══ DATA RECORDS ══

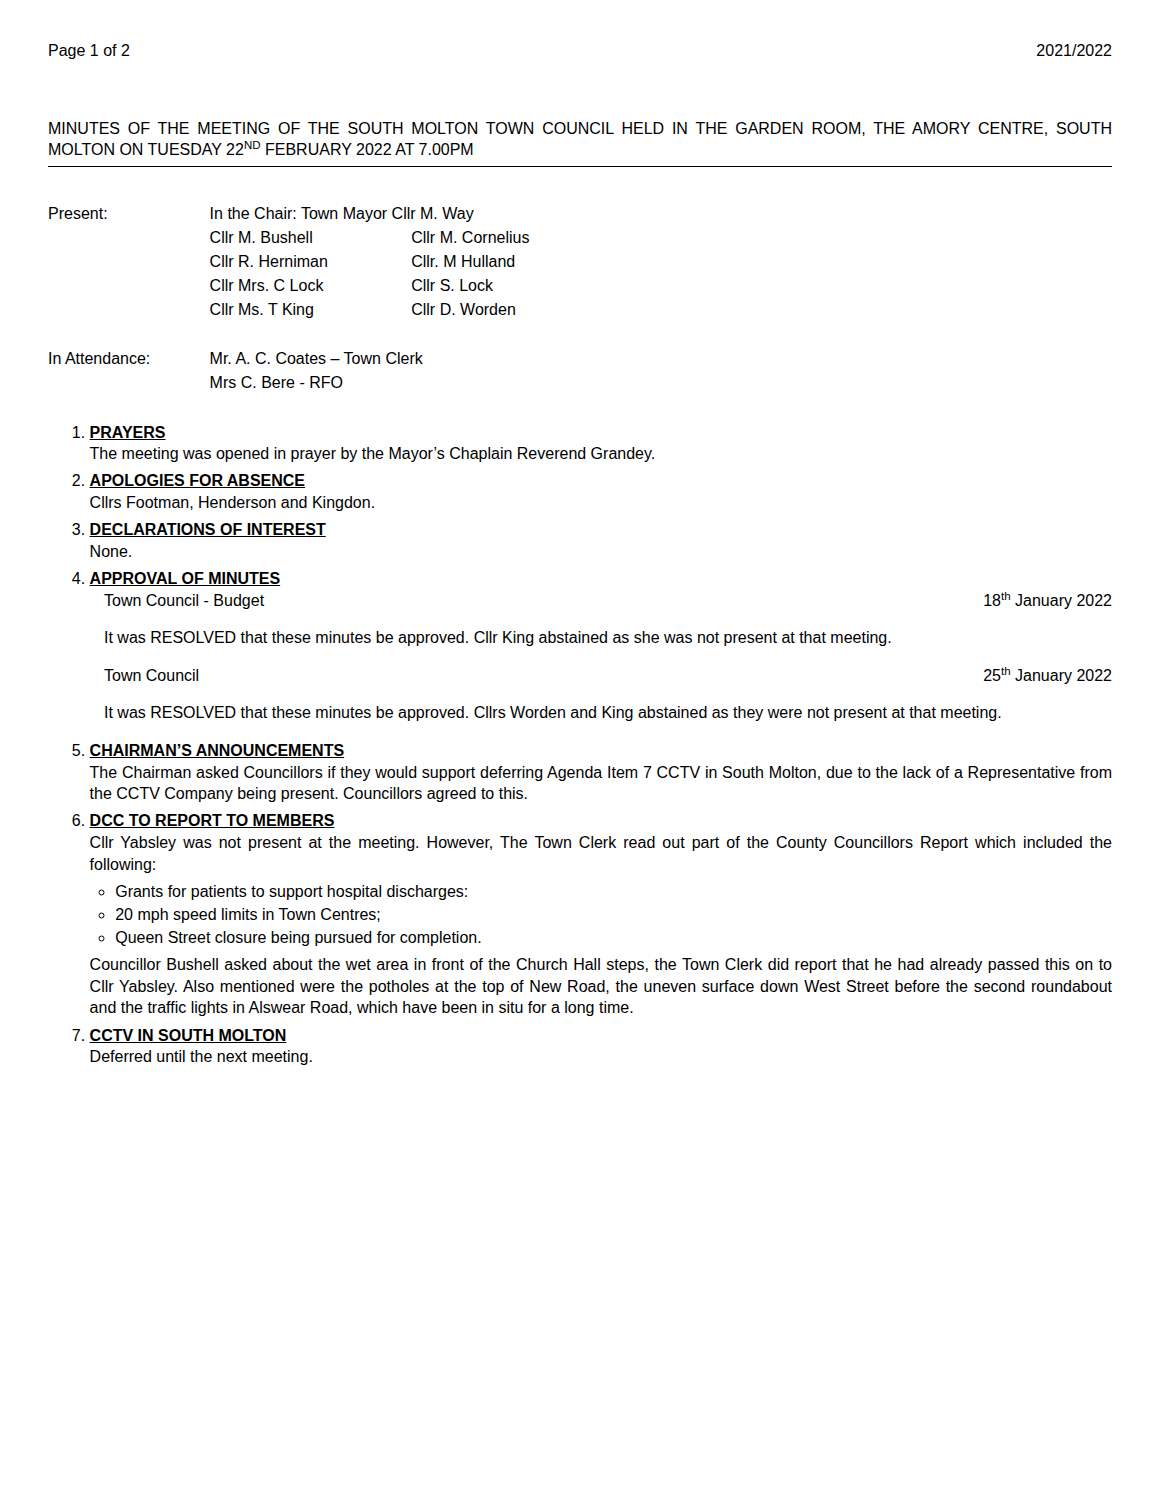Page 1 of 2 2021/2022
Minutes of the meeting of the South Molton Town Council held in the Garden Room, The Amory Centre, South Molton on Tuesday 22nd February 2022 at 7.00pm
| Present: | In the Chair: Town Mayor Cllr M. Way |
| | Cllr M. Bushell | Cllr M. Cornelius |
| | Cllr R. Herniman | Cllr. M Hulland |
| | Cllr Mrs. C Lock | Cllr S. Lock |
| | Cllr Ms. T King | Cllr D. Worden |
| In Attendance: | Mr. A. C. Coates – Town Clerk |
| | Mrs C. Bere - RFO |
Prayers
The meeting was opened in prayer by the Mayor’s Chaplain Reverend Grandey.
Apologies for Absence
Cllrs Footman, Henderson and Kingdon.
Declarations of Interest
None.
Approval of Minutes
Town Council - Budget 18th January 2022
It was RESOLVED that these minutes be approved. Cllr King abstained as she was not present at that meeting.
Town Council 25th January 2022
It was RESOLVED that these minutes be approved. Cllrs Worden and King abstained as they were not present at that meeting.
Chairman’s Announcements
The Chairman asked Councillors if they would support deferring Agenda Item 7 CCTV in South Molton, due to the lack of a Representative from the CCTV Company being present. Councillors agreed to this.
DCC to Report to Members
Cllr Yabsley was not present at the meeting. However, The Town Clerk read out part of the County Councillors Report which included the following:
Grants for patients to support hospital discharges:
20 mph speed limits in Town Centres;
Queen Street closure being pursued for completion.
Councillor Bushell asked about the wet area in front of the Church Hall steps, the Town Clerk did report that he had already passed this on to Cllr Yabsley. Also mentioned were the potholes at the top of New Road, the uneven surface down West Street before the second roundabout and the traffic lights in Alswear Road, which have been in situ for a long time.
CCTV in South Molton
Deferred until the next meeting.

═══

An exact reproduction of the data is required, with pictures excluded.

Page 1 of 2 2021/2022
Minutes of the meeting of the South Molton Town Council held in the Garden Room, The Amory Centre, South Molton on Tuesday 22nd February 2022 at 7.00pm
| Present: | In the Chair: Town Mayor Cllr M. Way |
| | Cllr M. Bushell | Cllr M. Cornelius |
| | Cllr R. Herniman | Cllr. M Hulland |
| | Cllr Mrs. C Lock | Cllr S. Lock |
| | Cllr Ms. T King | Cllr D. Worden |
| In Attendance: | Mr. A. C. Coates – Town Clerk |
| | Mrs C. Bere - RFO |
Prayers
The meeting was opened in prayer by the Mayor’s Chaplain Reverend Grandey.
Apologies for Absence
Cllrs Footman, Henderson and Kingdon.
Declarations of Interest
None.
Approval of Minutes
Town Council - Budget 18th January 2022
It was RESOLVED that these minutes be approved. Cllr King abstained as she was not present at that meeting.
Town Council 25th January 2022
It was RESOLVED that these minutes be approved. Cllrs Worden and King abstained as they were not present at that meeting.
Chairman’s Announcements
The Chairman asked Councillors if they would support deferring Agenda Item 7 CCTV in South Molton, due to the lack of a Representative from the CCTV Company being present. Councillors agreed to this.
DCC to Report to Members
Cllr Yabsley was not present at the meeting. However, The Town Clerk read out part of the County Councillors Report which included the following:
Grants for patients to support hospital discharges:
20 mph speed limits in Town Centres;
Queen Street closure being pursued for completion.
Councillor Bushell asked about the wet area in front of the Church Hall steps, the Town Clerk did report that he had already passed this on to Cllr Yabsley. Also mentioned were the potholes at the top of New Road, the uneven surface down West Street before the second roundabout and the traffic lights in Alswear Road, which have been in situ for a long time.
CCTV in South Molton
Deferred until the next meeting.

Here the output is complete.